* Start *

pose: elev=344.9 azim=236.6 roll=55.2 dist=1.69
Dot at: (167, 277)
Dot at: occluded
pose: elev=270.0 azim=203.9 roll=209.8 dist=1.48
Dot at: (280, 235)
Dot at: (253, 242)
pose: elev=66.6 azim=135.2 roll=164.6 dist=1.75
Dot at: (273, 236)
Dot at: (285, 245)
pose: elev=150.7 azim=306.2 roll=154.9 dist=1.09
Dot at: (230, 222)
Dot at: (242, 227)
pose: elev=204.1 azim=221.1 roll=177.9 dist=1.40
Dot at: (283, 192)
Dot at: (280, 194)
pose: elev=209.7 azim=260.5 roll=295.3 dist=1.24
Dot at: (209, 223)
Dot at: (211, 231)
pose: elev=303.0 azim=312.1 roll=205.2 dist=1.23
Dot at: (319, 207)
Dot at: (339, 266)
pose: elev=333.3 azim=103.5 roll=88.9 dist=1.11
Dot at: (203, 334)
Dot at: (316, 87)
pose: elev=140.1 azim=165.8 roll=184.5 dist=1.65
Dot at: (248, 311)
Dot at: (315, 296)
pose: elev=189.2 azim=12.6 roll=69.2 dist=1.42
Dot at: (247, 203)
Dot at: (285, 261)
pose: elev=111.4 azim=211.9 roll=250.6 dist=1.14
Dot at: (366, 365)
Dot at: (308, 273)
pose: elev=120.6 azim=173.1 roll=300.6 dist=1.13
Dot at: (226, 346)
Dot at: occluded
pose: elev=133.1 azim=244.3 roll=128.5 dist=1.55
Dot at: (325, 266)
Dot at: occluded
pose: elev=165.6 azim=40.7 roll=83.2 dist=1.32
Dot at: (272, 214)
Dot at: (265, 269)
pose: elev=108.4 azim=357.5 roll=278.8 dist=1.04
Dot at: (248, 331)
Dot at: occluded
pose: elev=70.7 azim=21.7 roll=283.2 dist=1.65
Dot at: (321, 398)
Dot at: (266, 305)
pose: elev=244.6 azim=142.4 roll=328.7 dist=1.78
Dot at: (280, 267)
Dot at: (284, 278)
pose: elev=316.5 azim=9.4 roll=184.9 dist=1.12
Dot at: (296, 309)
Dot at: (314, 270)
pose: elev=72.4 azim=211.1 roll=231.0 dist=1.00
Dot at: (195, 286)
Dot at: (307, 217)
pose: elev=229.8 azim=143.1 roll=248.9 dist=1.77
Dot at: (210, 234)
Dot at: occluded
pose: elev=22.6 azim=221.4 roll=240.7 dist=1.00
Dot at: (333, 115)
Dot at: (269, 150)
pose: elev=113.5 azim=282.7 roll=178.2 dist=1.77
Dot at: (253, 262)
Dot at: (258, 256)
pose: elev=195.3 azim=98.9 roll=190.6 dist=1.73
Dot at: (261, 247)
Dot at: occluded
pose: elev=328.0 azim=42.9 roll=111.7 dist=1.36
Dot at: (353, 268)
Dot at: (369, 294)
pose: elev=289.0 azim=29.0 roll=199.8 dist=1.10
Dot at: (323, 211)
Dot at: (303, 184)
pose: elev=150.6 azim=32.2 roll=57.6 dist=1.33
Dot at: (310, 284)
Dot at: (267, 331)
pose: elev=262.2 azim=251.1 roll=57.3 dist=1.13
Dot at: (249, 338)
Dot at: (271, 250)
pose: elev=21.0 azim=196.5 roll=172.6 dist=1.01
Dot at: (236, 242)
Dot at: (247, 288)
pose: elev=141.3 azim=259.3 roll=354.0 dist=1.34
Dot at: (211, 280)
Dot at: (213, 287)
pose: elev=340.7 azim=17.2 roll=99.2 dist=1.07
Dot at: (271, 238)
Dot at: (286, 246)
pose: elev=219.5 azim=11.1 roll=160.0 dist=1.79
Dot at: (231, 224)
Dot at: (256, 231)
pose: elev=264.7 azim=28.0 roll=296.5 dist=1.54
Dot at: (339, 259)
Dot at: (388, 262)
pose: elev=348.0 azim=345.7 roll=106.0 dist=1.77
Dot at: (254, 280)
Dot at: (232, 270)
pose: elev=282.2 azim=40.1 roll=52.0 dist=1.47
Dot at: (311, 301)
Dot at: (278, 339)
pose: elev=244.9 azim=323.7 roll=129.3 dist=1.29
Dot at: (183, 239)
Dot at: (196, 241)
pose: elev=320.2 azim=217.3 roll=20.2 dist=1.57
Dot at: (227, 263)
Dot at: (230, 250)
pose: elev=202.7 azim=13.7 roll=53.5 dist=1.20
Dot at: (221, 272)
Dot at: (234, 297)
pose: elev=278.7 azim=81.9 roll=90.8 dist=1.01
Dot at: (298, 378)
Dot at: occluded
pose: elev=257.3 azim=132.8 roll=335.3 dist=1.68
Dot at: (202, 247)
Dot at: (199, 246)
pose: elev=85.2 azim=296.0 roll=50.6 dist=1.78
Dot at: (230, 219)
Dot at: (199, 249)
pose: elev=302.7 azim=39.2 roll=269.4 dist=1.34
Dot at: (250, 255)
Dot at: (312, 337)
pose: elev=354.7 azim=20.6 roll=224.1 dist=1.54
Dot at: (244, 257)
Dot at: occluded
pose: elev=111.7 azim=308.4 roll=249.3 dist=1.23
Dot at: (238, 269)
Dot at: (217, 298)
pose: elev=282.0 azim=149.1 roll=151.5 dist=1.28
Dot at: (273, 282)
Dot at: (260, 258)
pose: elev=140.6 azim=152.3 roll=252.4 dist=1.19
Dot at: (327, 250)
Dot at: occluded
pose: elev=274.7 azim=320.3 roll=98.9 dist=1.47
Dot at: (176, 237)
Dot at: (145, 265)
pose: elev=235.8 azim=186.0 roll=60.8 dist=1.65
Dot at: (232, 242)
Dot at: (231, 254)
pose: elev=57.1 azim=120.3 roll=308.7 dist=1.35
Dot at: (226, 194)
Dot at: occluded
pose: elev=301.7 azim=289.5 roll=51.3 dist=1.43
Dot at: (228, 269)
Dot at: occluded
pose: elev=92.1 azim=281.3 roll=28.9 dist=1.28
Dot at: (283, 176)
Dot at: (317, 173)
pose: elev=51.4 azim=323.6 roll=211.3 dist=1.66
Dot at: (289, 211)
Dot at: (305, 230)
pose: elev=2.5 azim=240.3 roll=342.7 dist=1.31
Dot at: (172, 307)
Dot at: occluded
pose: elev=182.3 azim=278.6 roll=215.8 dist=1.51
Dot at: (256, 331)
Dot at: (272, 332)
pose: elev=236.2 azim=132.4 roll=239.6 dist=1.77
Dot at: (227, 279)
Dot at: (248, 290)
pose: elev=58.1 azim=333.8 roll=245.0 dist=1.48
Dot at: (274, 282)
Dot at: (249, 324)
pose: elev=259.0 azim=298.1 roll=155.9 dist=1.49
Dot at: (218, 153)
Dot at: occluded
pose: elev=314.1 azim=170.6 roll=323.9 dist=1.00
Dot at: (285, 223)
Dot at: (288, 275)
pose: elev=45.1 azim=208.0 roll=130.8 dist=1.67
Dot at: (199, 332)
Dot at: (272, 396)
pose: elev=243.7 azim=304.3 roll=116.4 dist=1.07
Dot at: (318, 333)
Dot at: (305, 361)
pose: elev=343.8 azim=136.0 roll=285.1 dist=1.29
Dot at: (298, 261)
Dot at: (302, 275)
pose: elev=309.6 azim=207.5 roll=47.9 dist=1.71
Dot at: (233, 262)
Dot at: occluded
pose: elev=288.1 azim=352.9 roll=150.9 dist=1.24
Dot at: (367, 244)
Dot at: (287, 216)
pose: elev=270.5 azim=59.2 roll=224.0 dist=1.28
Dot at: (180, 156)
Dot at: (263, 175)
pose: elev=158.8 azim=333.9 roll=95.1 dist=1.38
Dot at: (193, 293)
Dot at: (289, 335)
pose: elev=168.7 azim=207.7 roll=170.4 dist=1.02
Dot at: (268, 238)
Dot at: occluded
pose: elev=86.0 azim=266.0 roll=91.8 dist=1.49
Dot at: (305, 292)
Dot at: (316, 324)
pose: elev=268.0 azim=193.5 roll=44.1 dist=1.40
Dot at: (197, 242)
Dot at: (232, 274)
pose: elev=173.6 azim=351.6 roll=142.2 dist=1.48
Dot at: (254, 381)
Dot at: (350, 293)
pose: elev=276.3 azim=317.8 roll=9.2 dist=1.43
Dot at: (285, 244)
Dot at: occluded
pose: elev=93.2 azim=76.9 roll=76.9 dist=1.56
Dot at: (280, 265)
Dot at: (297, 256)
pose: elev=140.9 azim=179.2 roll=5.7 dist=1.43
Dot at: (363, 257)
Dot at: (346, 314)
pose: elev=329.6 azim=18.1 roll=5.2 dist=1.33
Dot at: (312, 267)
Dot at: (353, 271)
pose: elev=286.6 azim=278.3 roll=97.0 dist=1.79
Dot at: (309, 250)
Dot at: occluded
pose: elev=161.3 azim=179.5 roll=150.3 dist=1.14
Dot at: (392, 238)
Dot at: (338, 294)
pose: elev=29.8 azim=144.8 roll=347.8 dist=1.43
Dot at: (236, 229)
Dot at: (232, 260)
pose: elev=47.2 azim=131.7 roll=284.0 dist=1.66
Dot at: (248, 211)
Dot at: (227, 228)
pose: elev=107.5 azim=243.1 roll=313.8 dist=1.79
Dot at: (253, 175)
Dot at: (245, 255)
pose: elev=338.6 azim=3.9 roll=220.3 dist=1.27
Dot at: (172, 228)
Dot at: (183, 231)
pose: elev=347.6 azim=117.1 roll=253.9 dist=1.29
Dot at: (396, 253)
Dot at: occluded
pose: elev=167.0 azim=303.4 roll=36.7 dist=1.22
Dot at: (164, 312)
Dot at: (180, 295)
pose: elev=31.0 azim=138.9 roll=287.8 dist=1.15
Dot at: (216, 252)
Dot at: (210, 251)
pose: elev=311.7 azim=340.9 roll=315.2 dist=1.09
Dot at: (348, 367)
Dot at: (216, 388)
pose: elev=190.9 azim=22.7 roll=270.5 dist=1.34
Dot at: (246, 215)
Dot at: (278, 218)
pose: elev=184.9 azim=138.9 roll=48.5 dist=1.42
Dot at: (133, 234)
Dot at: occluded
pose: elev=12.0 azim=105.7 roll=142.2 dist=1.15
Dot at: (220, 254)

* End *

WORK TO COMPLETE →
Please rewrite the part of the data that opens with the line containing "pose: elev=340.7 azim=17.2" and closes with the line containing "Dot at: (249, 324)", replacing "dist" with "distance" and keeping everything else unchanged.

EXERCISE RESULT →
pose: elev=340.7 azim=17.2 roll=99.2 distance=1.07
Dot at: (271, 238)
Dot at: (286, 246)
pose: elev=219.5 azim=11.1 roll=160.0 distance=1.79
Dot at: (231, 224)
Dot at: (256, 231)
pose: elev=264.7 azim=28.0 roll=296.5 distance=1.54
Dot at: (339, 259)
Dot at: (388, 262)
pose: elev=348.0 azim=345.7 roll=106.0 distance=1.77
Dot at: (254, 280)
Dot at: (232, 270)
pose: elev=282.2 azim=40.1 roll=52.0 distance=1.47
Dot at: (311, 301)
Dot at: (278, 339)
pose: elev=244.9 azim=323.7 roll=129.3 distance=1.29
Dot at: (183, 239)
Dot at: (196, 241)
pose: elev=320.2 azim=217.3 roll=20.2 distance=1.57
Dot at: (227, 263)
Dot at: (230, 250)
pose: elev=202.7 azim=13.7 roll=53.5 distance=1.20
Dot at: (221, 272)
Dot at: (234, 297)
pose: elev=278.7 azim=81.9 roll=90.8 distance=1.01
Dot at: (298, 378)
Dot at: occluded
pose: elev=257.3 azim=132.8 roll=335.3 distance=1.68
Dot at: (202, 247)
Dot at: (199, 246)
pose: elev=85.2 azim=296.0 roll=50.6 distance=1.78
Dot at: (230, 219)
Dot at: (199, 249)
pose: elev=302.7 azim=39.2 roll=269.4 distance=1.34
Dot at: (250, 255)
Dot at: (312, 337)
pose: elev=354.7 azim=20.6 roll=224.1 distance=1.54
Dot at: (244, 257)
Dot at: occluded
pose: elev=111.7 azim=308.4 roll=249.3 distance=1.23
Dot at: (238, 269)
Dot at: (217, 298)
pose: elev=282.0 azim=149.1 roll=151.5 distance=1.28
Dot at: (273, 282)
Dot at: (260, 258)
pose: elev=140.6 azim=152.3 roll=252.4 distance=1.19
Dot at: (327, 250)
Dot at: occluded
pose: elev=274.7 azim=320.3 roll=98.9 distance=1.47
Dot at: (176, 237)
Dot at: (145, 265)
pose: elev=235.8 azim=186.0 roll=60.8 distance=1.65
Dot at: (232, 242)
Dot at: (231, 254)
pose: elev=57.1 azim=120.3 roll=308.7 distance=1.35
Dot at: (226, 194)
Dot at: occluded
pose: elev=301.7 azim=289.5 roll=51.3 distance=1.43
Dot at: (228, 269)
Dot at: occluded
pose: elev=92.1 azim=281.3 roll=28.9 distance=1.28
Dot at: (283, 176)
Dot at: (317, 173)
pose: elev=51.4 azim=323.6 roll=211.3 distance=1.66
Dot at: (289, 211)
Dot at: (305, 230)
pose: elev=2.5 azim=240.3 roll=342.7 distance=1.31
Dot at: (172, 307)
Dot at: occluded
pose: elev=182.3 azim=278.6 roll=215.8 distance=1.51
Dot at: (256, 331)
Dot at: (272, 332)
pose: elev=236.2 azim=132.4 roll=239.6 distance=1.77
Dot at: (227, 279)
Dot at: (248, 290)
pose: elev=58.1 azim=333.8 roll=245.0 distance=1.48
Dot at: (274, 282)
Dot at: (249, 324)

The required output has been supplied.